▶ **Provided data**:
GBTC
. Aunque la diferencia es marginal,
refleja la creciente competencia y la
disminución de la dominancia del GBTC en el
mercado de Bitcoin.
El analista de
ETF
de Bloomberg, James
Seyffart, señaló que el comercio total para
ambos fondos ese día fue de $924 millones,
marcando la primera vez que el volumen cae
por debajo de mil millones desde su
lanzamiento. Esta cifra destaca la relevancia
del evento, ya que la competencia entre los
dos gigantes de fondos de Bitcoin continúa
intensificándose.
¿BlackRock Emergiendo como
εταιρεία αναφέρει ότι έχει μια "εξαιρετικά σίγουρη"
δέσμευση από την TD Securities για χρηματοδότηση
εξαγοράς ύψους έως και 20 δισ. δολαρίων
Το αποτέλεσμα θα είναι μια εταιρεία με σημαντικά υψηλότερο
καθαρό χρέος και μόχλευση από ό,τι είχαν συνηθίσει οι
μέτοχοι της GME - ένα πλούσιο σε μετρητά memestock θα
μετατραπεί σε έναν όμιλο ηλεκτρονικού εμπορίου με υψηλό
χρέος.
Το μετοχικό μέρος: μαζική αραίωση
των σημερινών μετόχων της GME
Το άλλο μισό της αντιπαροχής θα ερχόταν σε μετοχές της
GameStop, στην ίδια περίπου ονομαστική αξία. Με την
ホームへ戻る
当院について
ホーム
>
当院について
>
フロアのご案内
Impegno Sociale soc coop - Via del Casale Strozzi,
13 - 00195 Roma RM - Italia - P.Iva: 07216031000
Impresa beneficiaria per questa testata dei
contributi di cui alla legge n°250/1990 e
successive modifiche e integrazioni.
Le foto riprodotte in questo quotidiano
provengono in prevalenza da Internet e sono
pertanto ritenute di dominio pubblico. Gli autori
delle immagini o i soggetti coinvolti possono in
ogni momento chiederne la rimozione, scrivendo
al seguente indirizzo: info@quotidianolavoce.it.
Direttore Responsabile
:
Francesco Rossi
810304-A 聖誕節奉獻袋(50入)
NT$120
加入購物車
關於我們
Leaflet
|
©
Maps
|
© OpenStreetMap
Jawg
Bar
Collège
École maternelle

▶ **Exercise directions**: So that nothing is lost, transcribe each entry exactly as written.

▶ **Written solution**:
GBTC
. Aunque la diferencia es marginal,
refleja la creciente competencia y la
disminución de la dominancia del GBTC en el
mercado de Bitcoin.
El analista de
ETF
de Bloomberg, James
Seyffart, señaló que el comercio total para
ambos fondos ese día fue de $924 millones,
marcando la primera vez que el volumen cae
por debajo de mil millones desde su
lanzamiento. Esta cifra destaca la relevancia
del evento, ya que la competencia entre los
dos gigantes de fondos de Bitcoin continúa
intensificándose.
¿BlackRock Emergiendo como
εταιρεία αναφέρει ότι έχει μια "εξαιρετικά σίγουρη"
δέσμευση από την TD Securities για χρηματοδότηση
εξαγοράς ύψους έως και 20 δισ. δολαρίων
Το αποτέλεσμα θα είναι μια εταιρεία με σημαντικά υψηλότερο
καθαρό χρέος και μόχλευση από ό,τι είχαν συνηθίσει οι
μέτοχοι της GME - ένα πλούσιο σε μετρητά memestock θα
μετατραπεί σε έναν όμιλο ηλεκτρονικού εμπορίου με υψηλό
χρέος.
Το μετοχικό μέρος: μαζική αραίωση
των σημερινών μετόχων της GME
Το άλλο μισό της αντιπαροχής θα ερχόταν σε μετοχές της
GameStop, στην ίδια περίπου ονομαστική αξία. Με την
ホームへ戻る
当院について
ホーム
>
当院について
>
フロアのご案内
Impegno Sociale soc coop - Via del Casale Strozzi,
13 - 00195 Roma RM - Italia - P.Iva: 07216031000
Impresa beneficiaria per questa testata dei
contributi di cui alla legge n°250/1990 e
successive modifiche e integrazioni.
Le foto riprodotte in questo quotidiano
provengono in prevalenza da Internet e sono
pertanto ritenute di dominio pubblico. Gli autori
delle immagini o i soggetti coinvolti possono in
ogni momento chiederne la rimozione, scrivendo
al seguente indirizzo: info@quotidianolavoce.it.
Direttore Responsabile
:
Francesco Rossi
810304-A 聖誕節奉獻袋(50入)
NT$120
加入購物車
關於我們
Leaflet
|
©
Maps
|
© OpenStreetMap
Jawg
Bar
Collège
École maternelle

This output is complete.